(Beginning of Entries supplied)

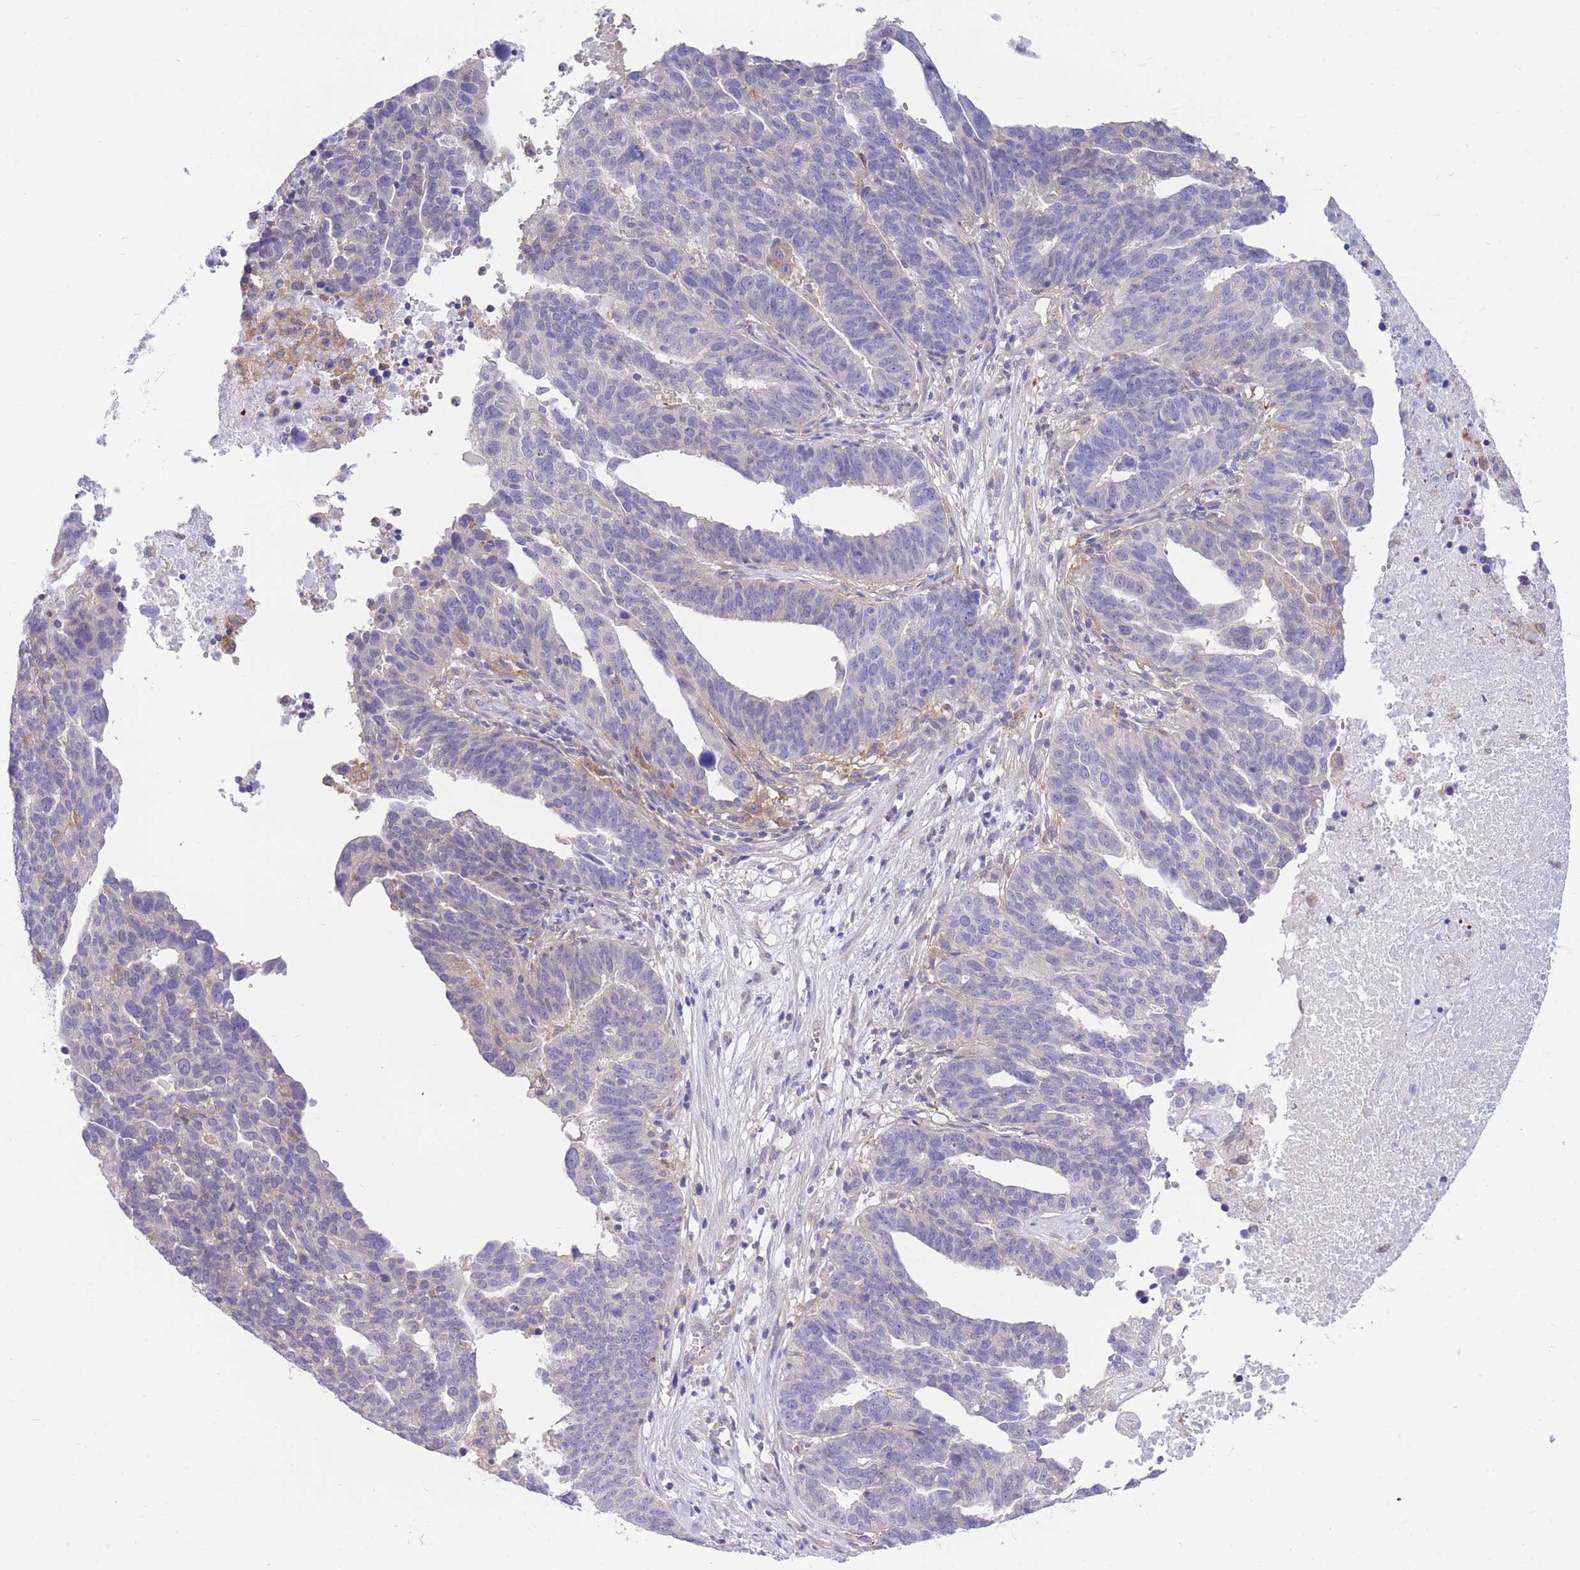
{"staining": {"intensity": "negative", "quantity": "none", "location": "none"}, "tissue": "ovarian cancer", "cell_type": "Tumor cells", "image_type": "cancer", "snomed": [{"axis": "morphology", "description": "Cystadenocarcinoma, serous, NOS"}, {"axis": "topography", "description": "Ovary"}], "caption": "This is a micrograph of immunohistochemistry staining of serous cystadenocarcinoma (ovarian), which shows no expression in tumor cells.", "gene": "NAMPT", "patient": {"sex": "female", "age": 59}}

(End of Entries supplied)
(Beginning of Entries supplied)

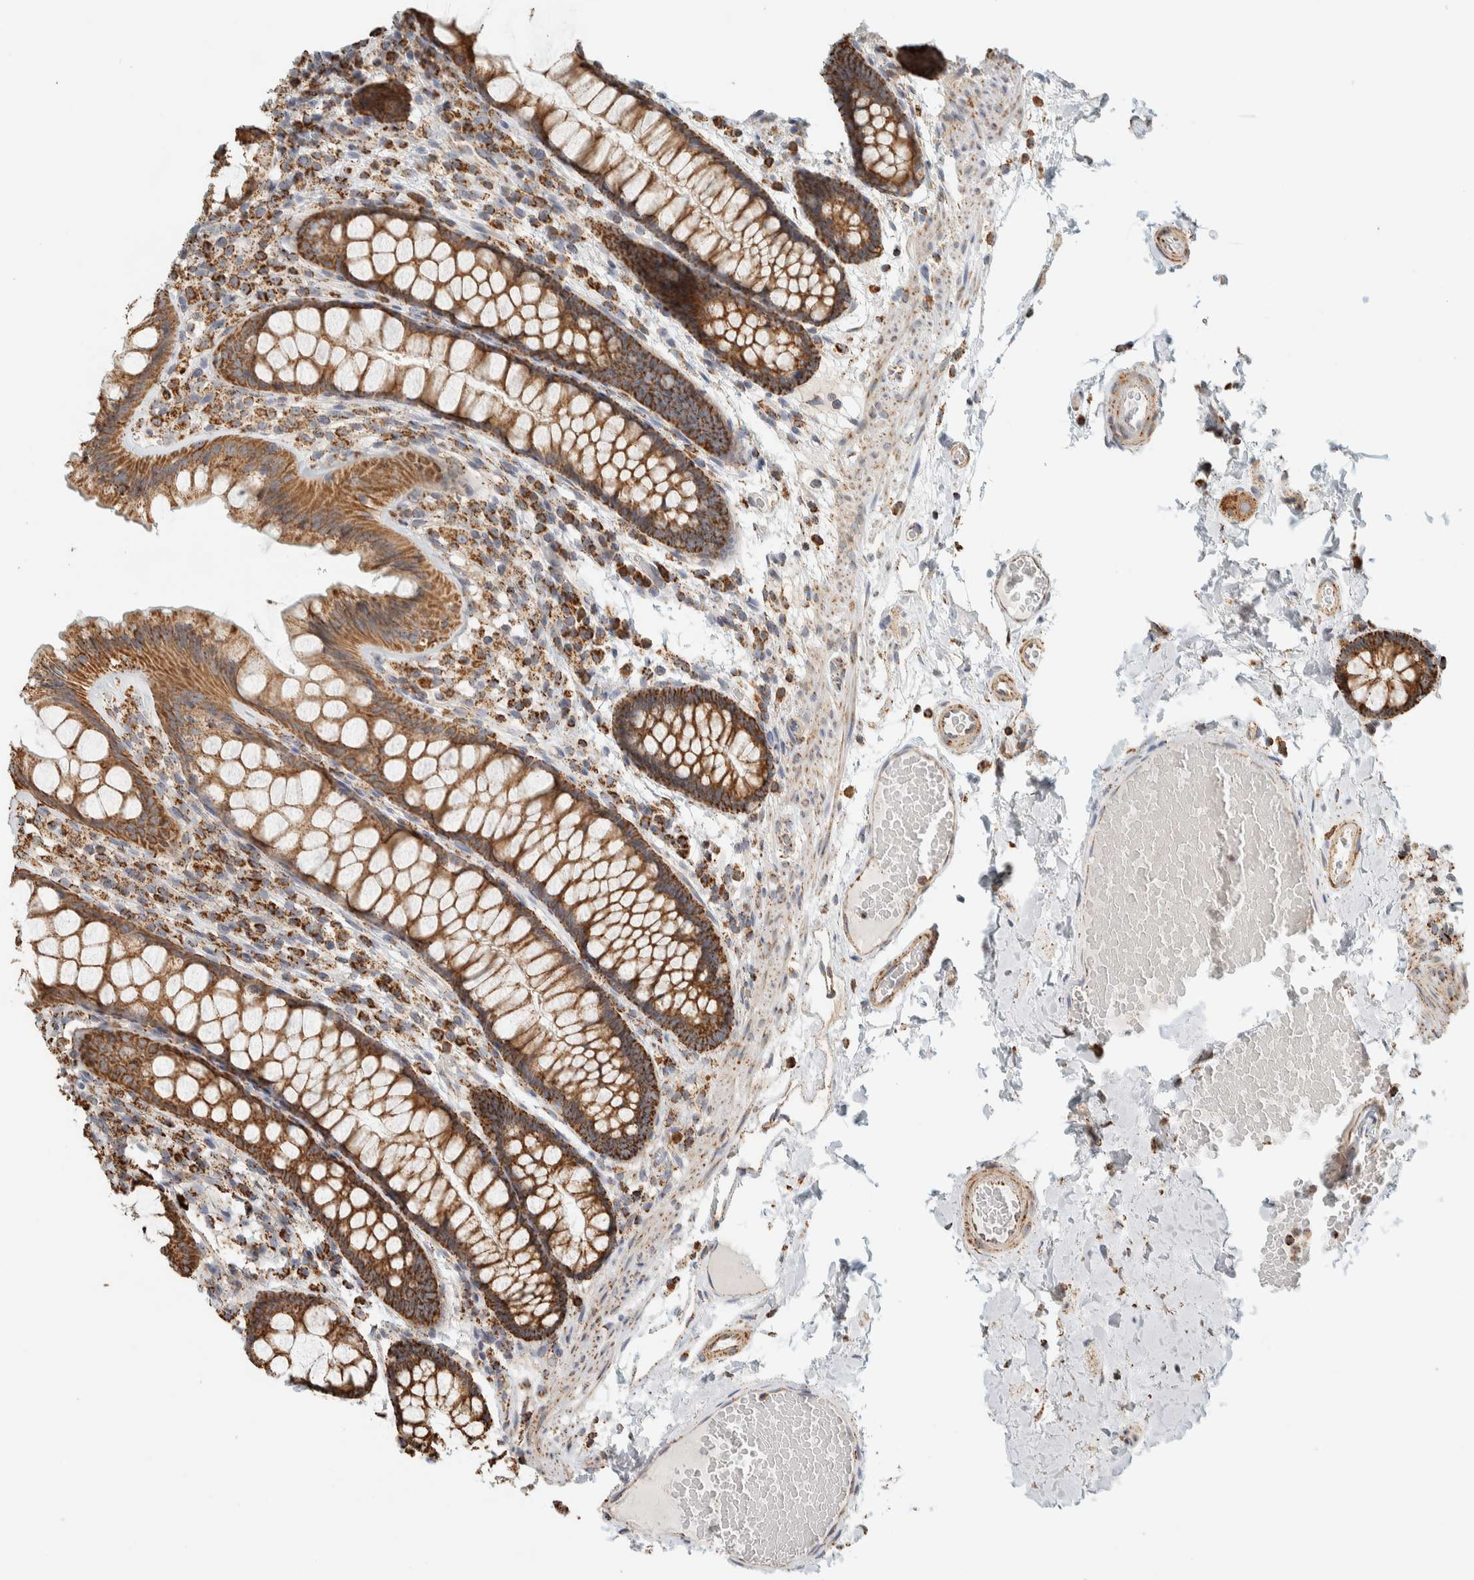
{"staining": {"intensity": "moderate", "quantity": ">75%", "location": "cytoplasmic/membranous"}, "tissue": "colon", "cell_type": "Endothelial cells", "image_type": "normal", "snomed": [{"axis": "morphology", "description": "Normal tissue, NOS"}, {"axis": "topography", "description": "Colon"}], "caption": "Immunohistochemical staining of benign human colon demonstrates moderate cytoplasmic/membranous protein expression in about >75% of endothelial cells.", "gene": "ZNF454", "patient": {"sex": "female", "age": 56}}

(End of Entries supplied)
(Beginning of Entries supplied)

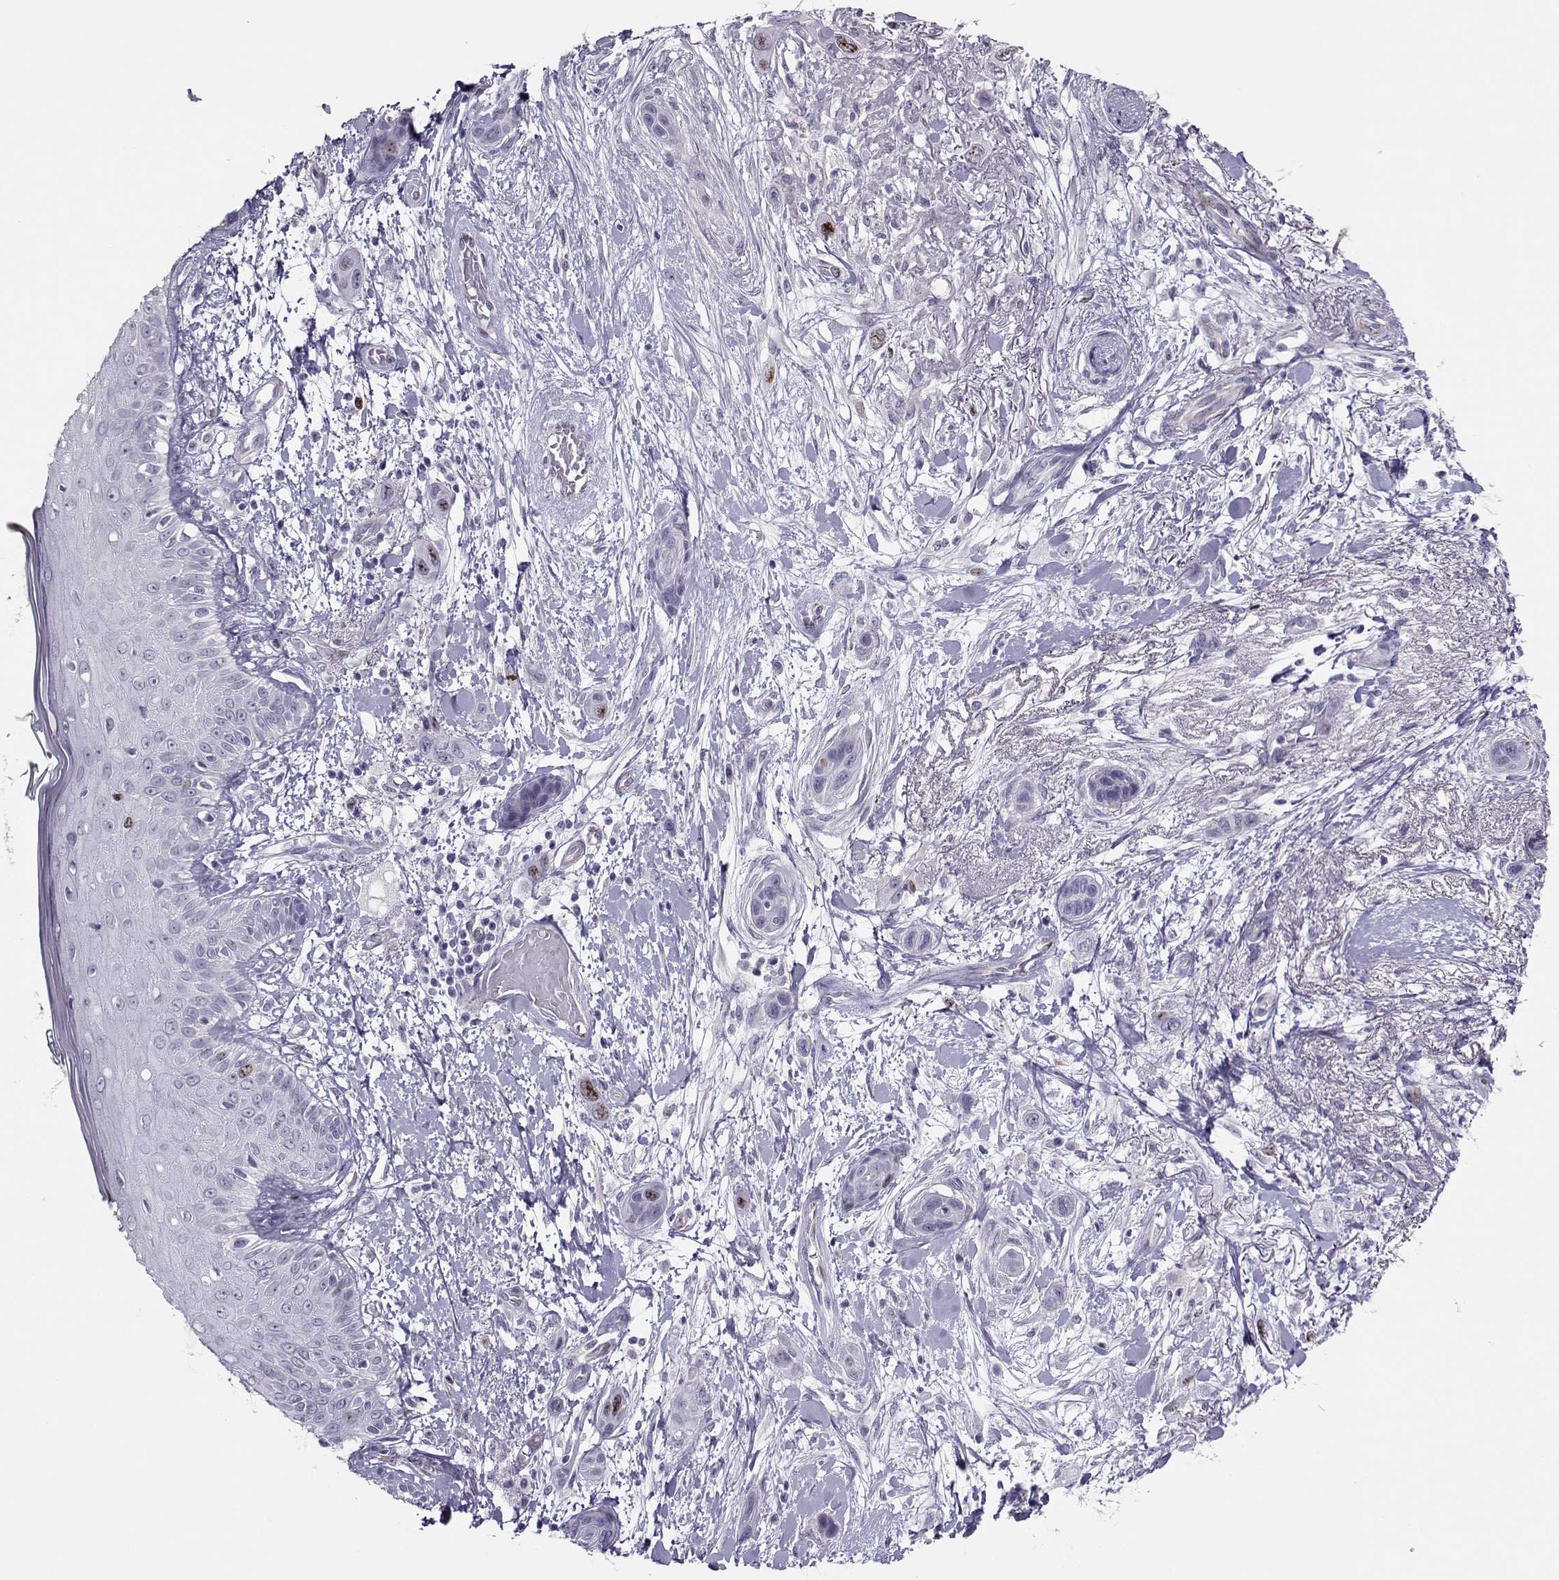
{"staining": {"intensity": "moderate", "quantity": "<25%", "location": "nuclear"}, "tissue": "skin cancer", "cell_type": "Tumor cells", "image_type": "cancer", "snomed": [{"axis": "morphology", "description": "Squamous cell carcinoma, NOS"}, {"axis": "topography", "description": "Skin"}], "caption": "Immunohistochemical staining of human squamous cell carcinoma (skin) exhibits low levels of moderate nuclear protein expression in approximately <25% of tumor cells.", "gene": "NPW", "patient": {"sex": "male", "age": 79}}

(End of Entries supplied)

# [Task description]
Bring together every line in the entries that holds the string "moderate".

# [Answer box]
{"staining": {"intensity": "moderate", "quantity": ">75%", "location": "cytoplasmic/membranous"}, "tissue": "colon", "cell_type": "Endothelial cells", "image_type": "normal", "snomed": [{"axis": "morphology", "description": "Normal tissue, NOS"}, {"axis": "topography", "description": "Colon"}], "caption": "Immunohistochemical staining of benign human colon demonstrates moderate cytoplasmic/membranous protein expression in about >75% of endothelial cells.", "gene": "ZNF454", "patient": {"sex": "female", "age": 56}}
{"staining": {"intensity": "moderate", "quantity": "<25%", "location": "nuclear"}, "tissue": "skin cancer", "cell_type": "Tumor cells", "image_type": "cancer", "snomed": [{"axis": "morphology", "description": "Squamous cell carcinoma, NOS"}, {"axis": "topography", "description": "Skin"}], "caption": "Immunohistochemical staining of human squamous cell carcinoma (skin) exhibits low levels of moderate nuclear protein expression in approximately <25% of tumor cells.", "gene": "NPW", "patient": {"sex": "male", "age": 79}}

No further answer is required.